Der Konflikt zwischen der NPD und der militanten Neonazi-Szene schwelt spätestens seit den Verboten der Nationalen Liste (NL) und der Freiheitlichen Deutschen Arbeiterpartei (FAP) 1995. Die NPD hatte sich Anfang der neunziger Jahre unter ihrem damaligen Vorsitzenden Günter Deckert für die ehemaligen Mitglieder der ver-botenen Organisationen geöffnet. Udo Voigt, der 1996 Deckerts Nachfolge antrat, setzte diesen Kurs fort und gab die Parole »von der Wahl- zur Kampfpartei« aus. Der neue Kurs ermöglichte in den meisten Landesverbänden die Regenerierung und Etablierung der NPD, in Norddeutschland aber führte er zu Konflikten. Die Versuche der verbotenen FAP-Struktur um André Goertz, mit der JN-Zeitschrift Einheit und Kampf ein Bindeglied zwischen der NPD und früheren FAP- und NL-Mitgliedern zu schaffen, scheiterte: Die NPD-Führung musste die norddeutsche JN entmachten, deren Zeitschrift wurde eingestellt. Worch ging als Sieger aus dem Machtkampf hervor. 1997 vereinbarten die Freien Nationalisten und die NPD, dass die Partei von der Mobilisierungsfähigkeit der »Freien Kräfte« und ihrer logistischen Struktur profitieren könne, sich aber im Gegenzug aus dem Machtbereich der norddeutschen Neonazis heraushalten solle.

Das Norddeutsche Aktionsbüro versuchte jedoch von Anfang an, diese Vereinbarung zu unterlaufen - die Freien Nationalisten bemängelten die »schwachen Positionen« der Partei, über die auch die »radikalen Parolen nicht hinwegtäuschen dürfen«. Schrittweise drängte Worch die regionalen NPD-Führer im Norden in die Defensive. In Lübeck z.B. übernahm er mit dem Bündnis Rechts die dortige NPD und setzte mit Dieter Kern einen willigen Strohmann ein. Gleichzeitig brachte der Naziterrorist und ehemalige Kader der Wiking-Jugend Manfred Börm die nordniedersächsische NPD auf den Kurs der Freien Nationalisten.
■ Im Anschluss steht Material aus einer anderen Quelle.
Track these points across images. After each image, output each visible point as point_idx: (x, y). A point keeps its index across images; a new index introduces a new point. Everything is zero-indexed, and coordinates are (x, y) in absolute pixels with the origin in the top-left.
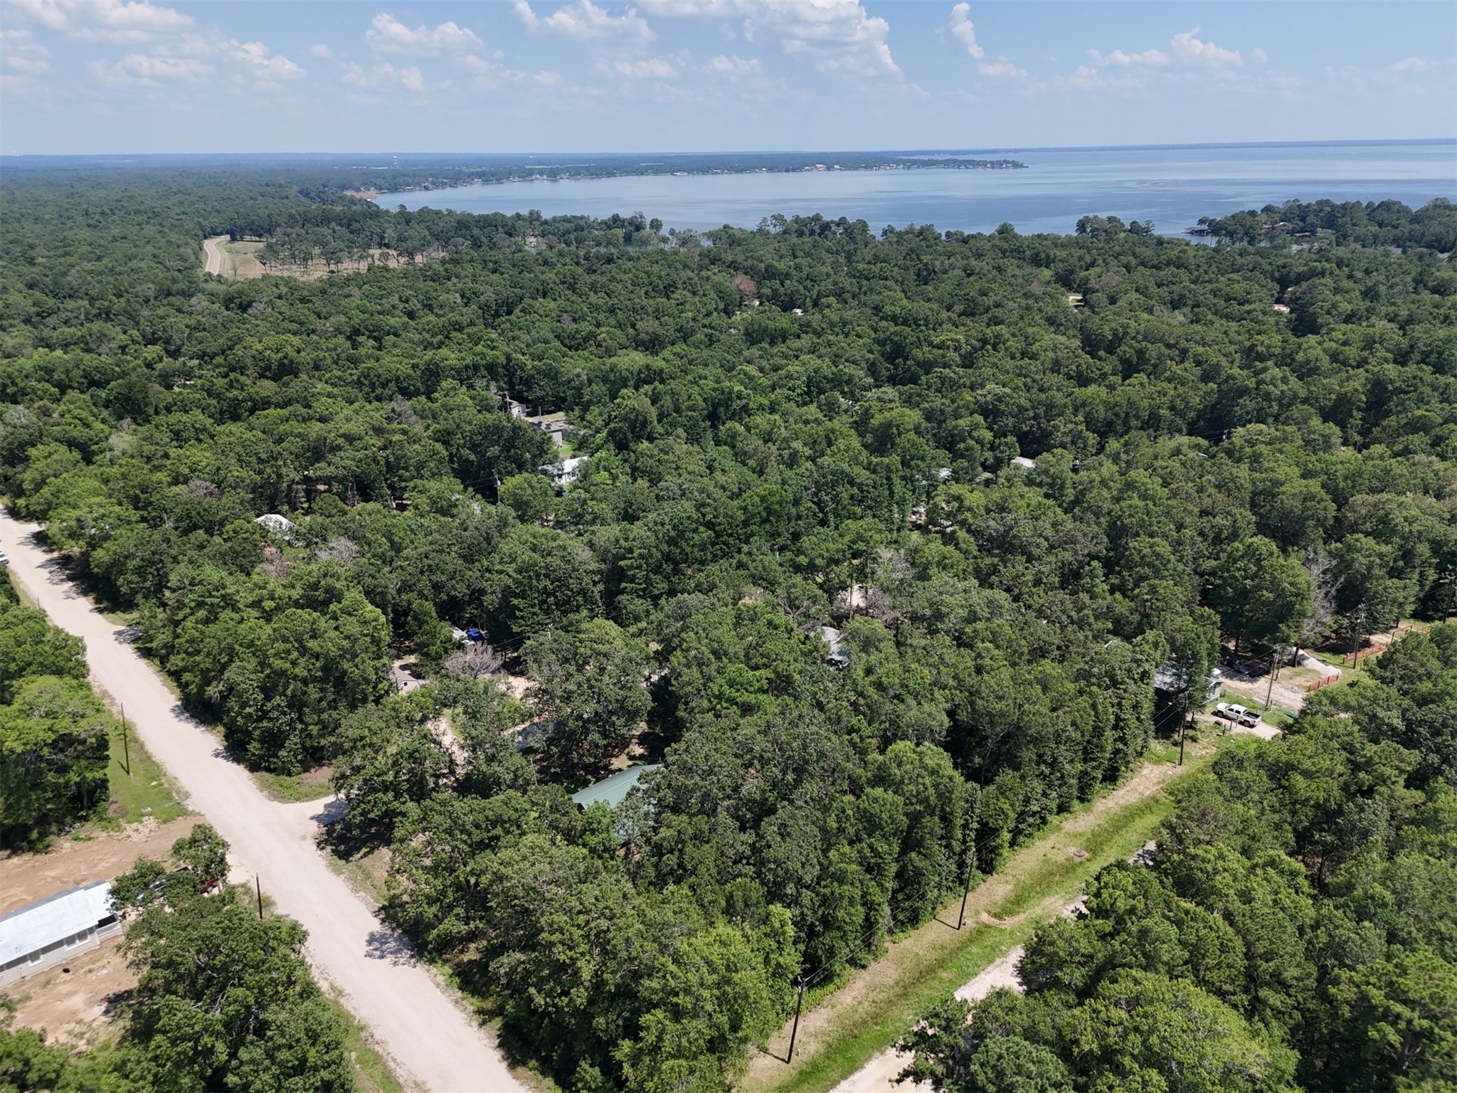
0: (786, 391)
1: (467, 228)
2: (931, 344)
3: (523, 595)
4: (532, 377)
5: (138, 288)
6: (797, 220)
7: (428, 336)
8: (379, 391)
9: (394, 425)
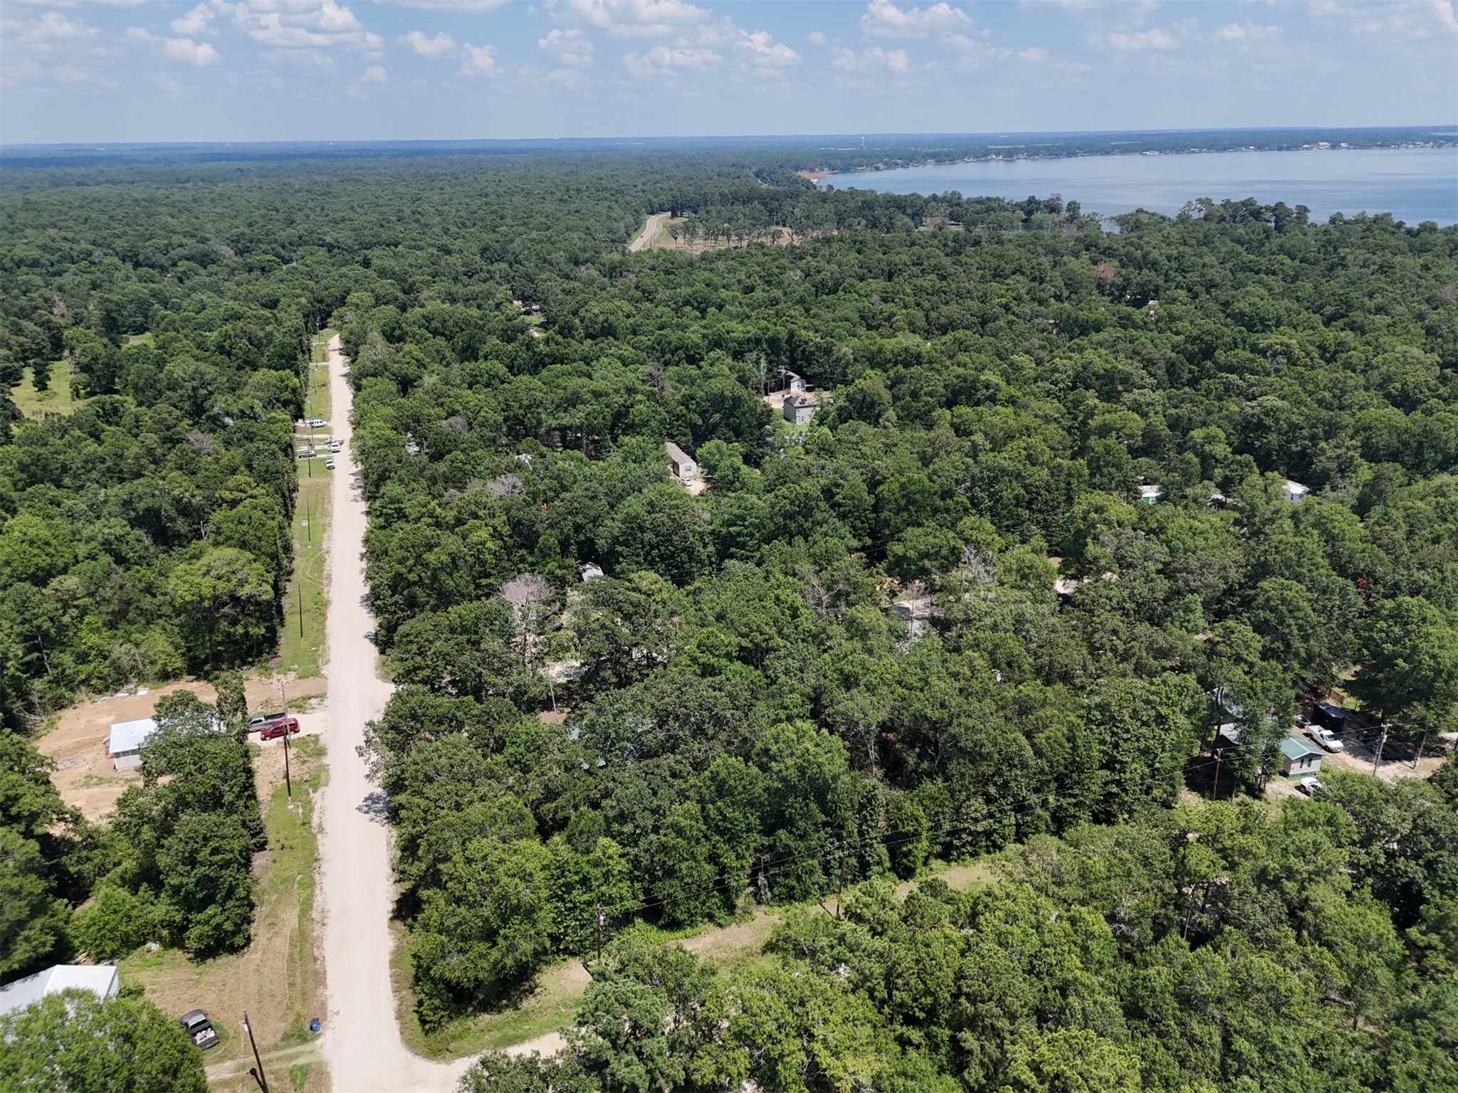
0: (1047, 385)
1: (871, 208)
2: (1254, 349)
3: (626, 544)
4: (812, 353)
5: (553, 256)
6: (1226, 204)
7: (747, 310)
8: (668, 356)
9: (647, 388)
Inzwischen fungiert die Partei im Norden fast ausschließlich als Erfüllungsgehilfin des Aktionsbüros und besorgt die »juristische Absicherung« von Nazi-Aufmärschen.

Die Versuche des NPD-Anführers Voigt, die Freien Nationalisten und ihre Kameradschaften als Vorfeldgruppen der NPD zu vereinnahmen, sind inzwischen gründlich gescheitert. Am 30. September trafen sich Freie Nationalisten und unzufriedene NPDler in Thüringen, um den Aufbau einer »Opposition innerhalb der NPD« zu diskutieren. Nun planen die militanten Kader, eigene Strukturen in der NPD und um die NPD herum aufzubauen.

Nach dem Debakel in Schleswig-Holstein hat die Parteiführung einen »organisatorischen Notstand« ausgerufen: Der neue Landesvorstand wurde suspendiert und der Vorsitz dem strammen Parteisoldaten Uwe Schäfer aus Plön kommissarisch übergeben. Die Freien Nationalisten nehmen es jedoch gelassen. Denn Worch und Wulff bestimmen weiterhin in verbotsresistenter Selbstgefälligkeit die Politik der »nationalen Bewegung« in Norddeutschland.